Concern exists about the usability of our collected dataset: Are our sampled users representative of the millions of users of dating apps? To address this concern, we tested the age distribution of our sampled users to confirm their representativeness. According to the research [39], the majority of dating APP users are between the ages of 25 and 40, constituting 57.0% of all users. 28.4% of dating APP users are under the age of 25. As for older users (those over the age of 40), they account for 14.6% of all users. 28.2% of our sampled users claim to be younger than 25 years old, 59.1% claim to be between 25 and 40 years old, and 12.7% claim to be older than 40 years old. The results of the chi-square test indicate that the difference between the distributions of the two age groups is not statistically significant (× 2 = 3.496, p = 0.174 > 0.05), indicating that the sampled dating APP users are somewhat representative. In addition, the experimental results indicate that there is no statistically significant difference between self-reporters and non-reporters in terms of behavior. However, additional testing of the T-SSMTL is still required to determine whether the T-SSMTL is effective for non-reporting purposes.

6.2 Human bias

The performance of inferring different usage purposes is unequal, and human-based classification is even worse than random guessing when inferring the usage purpose of chatting. These results indicate a human bias between users of a dating APP who upload personal information and users who view the descriptions of others. Thus, when a user uploads a portrait image to communicate his usage purposes, others may not perceive or even misinterpret his intentions. Thus, an intriguing research direction is to investigate the difference between usage purposes communicated by users and those perceived by other users (perceived usage purposes).

7 Conclusion and prospect

In this paper, we propose a three-module framework with a semi-supervised and multi-task learning mechanism (T-SSMTL) for predicting the use purpose of dating application users based on the heterogeneous information disclosed by users, including portrait images, profiles, and posts. In the first step, a module for extracting heterogeneous features from user data is designed, which can fully extract semantic representation. Second, a multi-task learning module that can extract task-specific knowledge to improve the performance of multi label inference is employed. Then, for further performance enhancement, an unlabeled data-using semi-supervised learning module is introduced. To validate our methodology, we apply our framework to a massive dataset containing 34,364 active dating APP users. Each module's effectiveness within our framework is evaluated. Through correlation analysis, we also uncovered some intriguing insights into how users with different purposes select their profile images. We also discuss the implications of our inference model and findings.
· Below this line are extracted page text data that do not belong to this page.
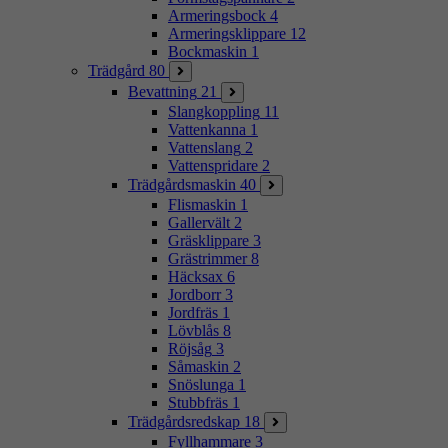
Armeringsbock
4
Armeringsklippare
12
Bockmaskin
1
Trädgård
80
Bevattning
21
Slangkoppling
11
Vattenkanna
1
Vattenslang
2
Vattenspridare
2
Trädgårdsmaskin
40
Flismaskin
1
Gallervält
2
Gräsklippare
3
Grästrimmer
8
Häcksax
6
Jordborr
3
Jordfräs
1
Lövblås
8
Röjsåg
3
Såmaskin
2
Snöslunga
1
Stubbfräs
1
Trädgårdsredskap
18
Fyllhammare
3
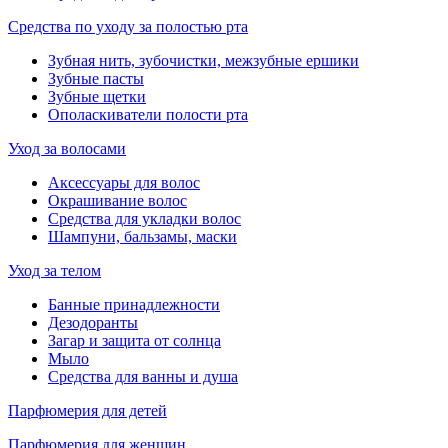
Средства по уходу за полостью рта
Зубная нить, зубочистки, межзубные ершики
Зубные пасты
Зубные щетки
Ополаскиватели полости рта
Уход за волосами
Аксессуары для волос
Окрашивание волос
Средства для укладки волос
Шампуни, бальзамы, маски
Уход за телом
Банные принадлежности
Дезодоранты
Загар и защита от солнца
Мыло
Средства для ванны и душа
Парфюмерия для детей
Парфюмерия для женщин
Dating software is, in fact, a type of social software. Under the premise of legal permission, the T-SSMTL method is applicable to any heterogeneous data related to social software and can effectively solve the problem of user classification in order to better serve various types of users, such as by pushing relevant instant messages. We believe that the T-SSMTL method is applicable to a wide variety of fields. The following work contains two components. One is to expand application fields, including spatio-temporal big data with obvious multi-source and heterogeneous characteristics, such as remote sensing image data, weather forecast data, and socio-economic and humanistic data; the second step is to optimize and select the superior T-SSMTL method.